_Trecho_:
——

Por Andréia Martins, de Londres

Nos últimos meses, as listas de músicas mais ouvidas do Brasil foram invadidas por três letras ao lado dos nomes das faixas: MTG. A sigla refere-se à palavra montagem e a uma prática que em nada difere de um remix, pois trata-se de colocar músicas diferentes na mesma faixa com efeitos e alterações feitas pelo produtor e pelo DJ responsáveis.

No entanto, uma questão vem preocupando as entidades musicais: o uso não autorizado — e quase generalizado — de músicas de terceiros nessas montagens. As novas dinâmicas do mercado musical, com a publicação maciça de dezenas de milhares de faixas novas todos os dias, são o pano de fundo para essa apropriação indébita de tantas músicas alheias — e as plataformas de streaming, que chegam a criar playlists para promover e monetizar essas faixas, também têm uma grande parcela de responsabilidade.

Músicas como “Lança Perfume” (Rita Lee e Roberto de Carvalho), "Entre Tapas e Beijos” (Antonio Bueno e Newton Lamas, sucesso com Leandro e Leonardo) e “Menina Veneno” (Ritchie e Bernardo Vilhena) são exemplos do uso indevido de canções que foram hits dos autores e são peças representativas da carreira desses artistas, e nas quais eles não são devidamente creditados ou remunerados. É fácil identificar as MTGs com autorização: no crédito das canções, os autores do fonograma são creditados ao lado dos DJs e demais colaboradores. Quando não há menção, o artista provavelmente não foi consultado sobre o uso.

O tema tem mobilizado sociedades de autores, editoras e outras entidades que representam a criação musical. Em comum, todos defendem a liberdade criativa — sempre que não fira os direitos de terceiros.

"Nós não somos contra a criação de novos gêneros, ritmos e das novas formas de expressão musical, desde que seja respeitado o direito autoral e conexo. Naturalmente, somos contra qualquer tipo de uso de obras e fonogramas sem autorização", afirma Fabio Geovane, diretor de Operações da UBC. 

A Ubem (União Brasileira de Editoras de Música) faz coro com ele e destaca o papel fundamental das plataformas de streaming e das agregadoras para frear abusos.

——

_Registros extraídos_:
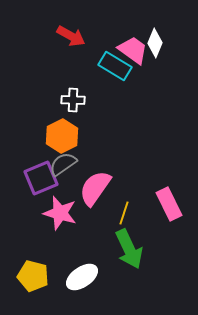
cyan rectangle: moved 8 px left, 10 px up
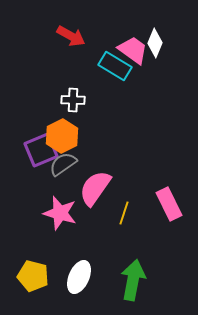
purple square: moved 28 px up
green arrow: moved 4 px right, 31 px down; rotated 144 degrees counterclockwise
white ellipse: moved 3 px left; rotated 32 degrees counterclockwise
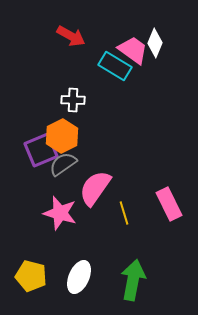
yellow line: rotated 35 degrees counterclockwise
yellow pentagon: moved 2 px left
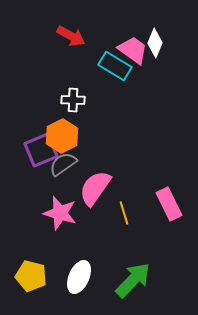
green arrow: rotated 33 degrees clockwise
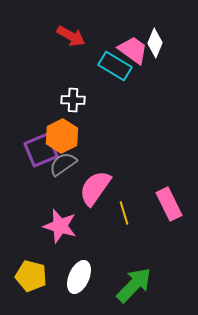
pink star: moved 13 px down
green arrow: moved 1 px right, 5 px down
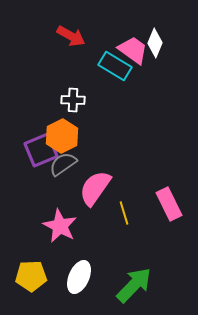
pink star: rotated 12 degrees clockwise
yellow pentagon: rotated 16 degrees counterclockwise
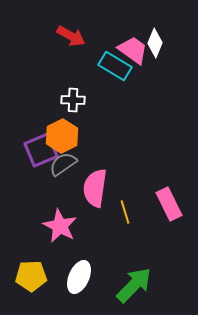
pink semicircle: rotated 27 degrees counterclockwise
yellow line: moved 1 px right, 1 px up
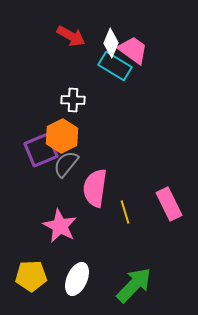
white diamond: moved 44 px left
gray semicircle: moved 3 px right; rotated 16 degrees counterclockwise
white ellipse: moved 2 px left, 2 px down
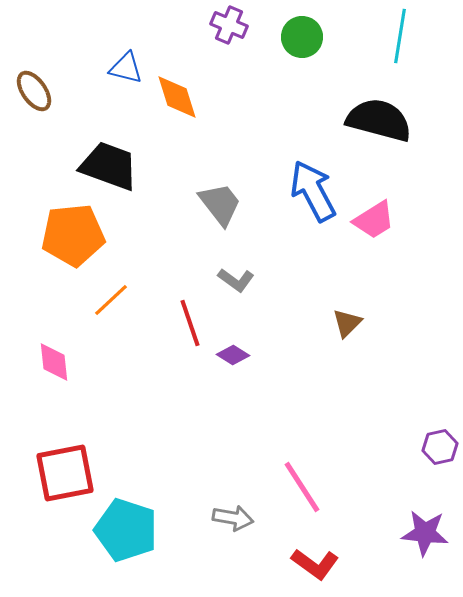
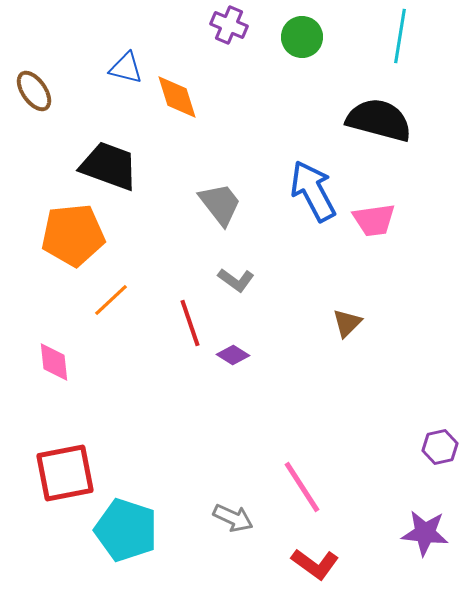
pink trapezoid: rotated 24 degrees clockwise
gray arrow: rotated 15 degrees clockwise
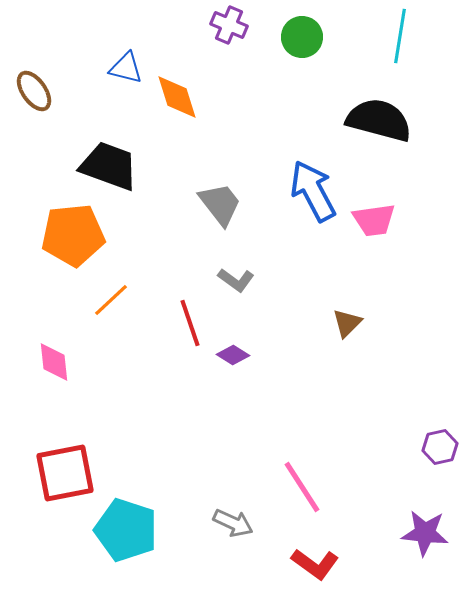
gray arrow: moved 5 px down
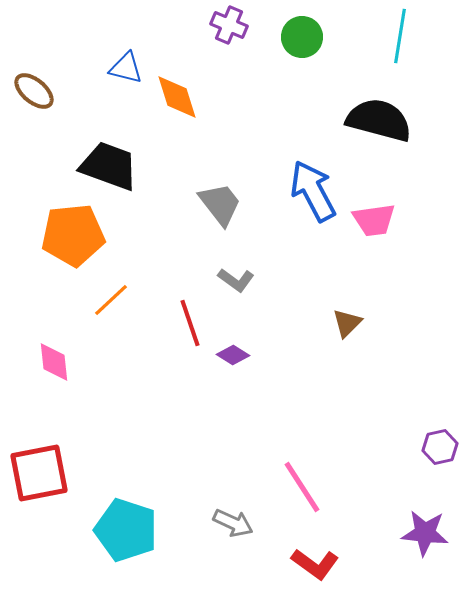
brown ellipse: rotated 15 degrees counterclockwise
red square: moved 26 px left
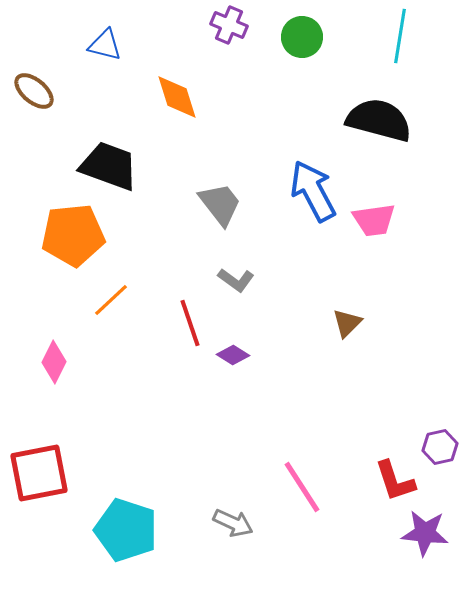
blue triangle: moved 21 px left, 23 px up
pink diamond: rotated 33 degrees clockwise
red L-shape: moved 80 px right, 83 px up; rotated 36 degrees clockwise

——

_Enunciado_: Liste, por favor, as músicas que o trecho sobre as montagens (MTG) apresenta como exemplos de uso indevido.

_Resposta esperada_:
- "Lança Perfume"
- "Entre Tapas e Beijos"
- "Menina Veneno"